I've got two things to wrap up from 2012...so here it goes:
1 - The last time we met I posted about my grandmother's departure from this life to the next. Her funeral was a beautiful occasion and when you compare it to those outside of Orthodoxy, there simply is nothing to compare. If you have the inkling to do so, I suggest you find the service online and read through it. An Orthodox Christian's death is a feast of love. I walked away from my grandmother's funeral with a refreshing perspective on death. It "reminded" me how much I am loved from birth to death by not only God and my immediate family, but also by the entire Church, both triumphant and militant. And it wasn't a mental reminder either. It was more like a transformation that didn't come from rational thinking like "Be happy! She's in a better place and I can go there too!" It is something much more sublime and indescribable. Sort of how you really can't describe that state of being after the Orthodox Paschal (Easter) service. Actually I feel it more acutely on Bright Monday after I have finished cooking/cleaning and had some sleep. The world is illumined and you feel exceedingly hopeful in all things and the boundaries between heaven and earth seemingly don't exist. Blessed are those who have attained the ability to walk around this world perpetually in this state!
And then there is this:
2 - Prior to that post about my grandmother's death, I had been giving my own thoughts on Markides' book,
The Mountain of Silence. All in all, I liked the book and found it to be edifying and you can read through the comments for a little more discussion between myself and an anonymous poster. I don't think I'm going to comment anymore on his books only to say that I quite liked his latest,
Inner River: A Pilgrimage to the Heart of Christian Spirituality, especially Fr. Maximos' conversation about the fruits of the Spirit (
Galatians 5:22-23). His teaching was that these fruits were listed in a hierarchical order and that without the one listed last, self-control, that the others are not truly attainable. I suppose that is why the Church has such an emphasis (almost daily) on fasting, the tool to self-control when practiced correctly. Obviously the book goes into more more depth than my two sentence synopsis. There is also a chapter on Markides' journey to St. Katherine's Monastery at the foot Mount Sinai in Egypt. As someone who has very little chance of visiting the Sinai desert, I rather enjoyed that chapter. To wrap it up, like I wrote in my prior post, not everyone likes Markides' books. For me, however, the first book really had a positive effect on my life and perhaps that's why I have enjoyed the two that followed.

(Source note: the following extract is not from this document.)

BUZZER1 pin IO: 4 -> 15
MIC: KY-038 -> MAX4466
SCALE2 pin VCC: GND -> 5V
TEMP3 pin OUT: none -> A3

So now what's in store for 2013 for Desert Deliberations? I don't know really. Maybe just random ramblings that I come across. I did just read a lovely little book called
Crazy John, which recounts the life a modern day Fool-for-Christ in Greece. It can be purchased
here through St. Barbara's Monastery bookstore.
Here's an excerpt:
In this particular neighborhood that may not differ from all others, not even from our own--whether we live in the city or in a village-- the foolishness of a single person, a model of Jesus Christ, was enough to provoke a pleasant revolution. It is pleasant because it is unique, one of a kind, a novelty through time. This revolution breaks the demonic bonds of souls admittedly captured and attached to ephemeral and inferior things. It restores them to the frequency of heaven and to the invigorating, salutary, doxological pulses of the Holy Trinity. It attires them with the sense of the Greek "philotimo" and unselfishness, honesty and purity, patience and perseverance, sacrifice and love, humility and repentance. It is only with this attire that the soul can attend the unceasing everyday table, which God gives us bounteously.
It's a refreshing read for sure.
Wishing you all a marvelous New Year that brings transformations that you never thought possible!